* **Task to complete**
Word for word and without images, reproduce the listing that follows.

[Start of section]

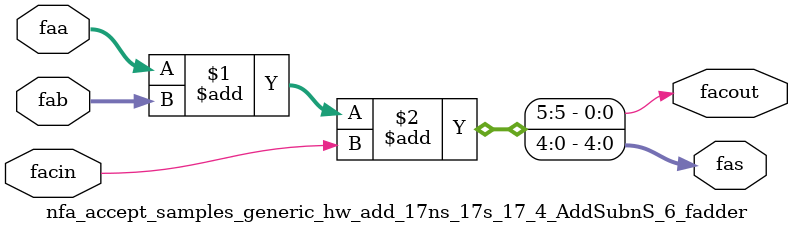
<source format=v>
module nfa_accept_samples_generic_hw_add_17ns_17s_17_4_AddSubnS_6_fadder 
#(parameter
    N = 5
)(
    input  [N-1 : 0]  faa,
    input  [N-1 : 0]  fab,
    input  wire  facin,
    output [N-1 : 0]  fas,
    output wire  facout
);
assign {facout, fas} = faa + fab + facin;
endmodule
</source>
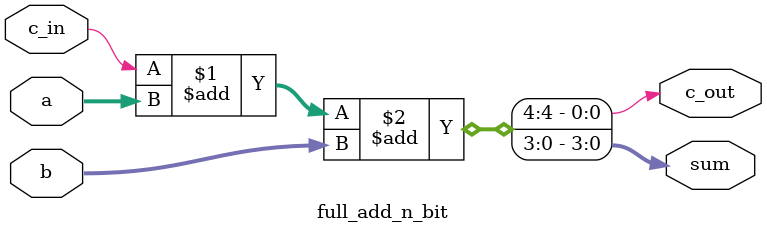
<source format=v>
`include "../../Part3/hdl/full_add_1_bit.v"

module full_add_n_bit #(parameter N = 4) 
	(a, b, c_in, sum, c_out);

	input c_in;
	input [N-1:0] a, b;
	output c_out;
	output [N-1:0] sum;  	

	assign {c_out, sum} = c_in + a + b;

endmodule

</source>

[End of section]

* **Finished exercise**
<source format=v>
module nfa_accept_samples_generic_hw_add_17ns_17s_17_4_AddSubnS_6_fadder 
#(parameter
    N = 5
)(
    input  [N-1 : 0]  faa,
    input  [N-1 : 0]  fab,
    input  wire  facin,
    output [N-1 : 0]  fas,
    output wire  facout
);
assign {facout, fas} = faa + fab + facin;
endmodule
</source>
<source format=v>
`include "../../Part3/hdl/full_add_1_bit.v"

module full_add_n_bit #(parameter N = 4) 
	(a, b, c_in, sum, c_out);

	input c_in;
	input [N-1:0] a, b;
	output c_out;
	output [N-1:0] sum;  	

	assign {c_out, sum} = c_in + a + b;

endmodule

</source>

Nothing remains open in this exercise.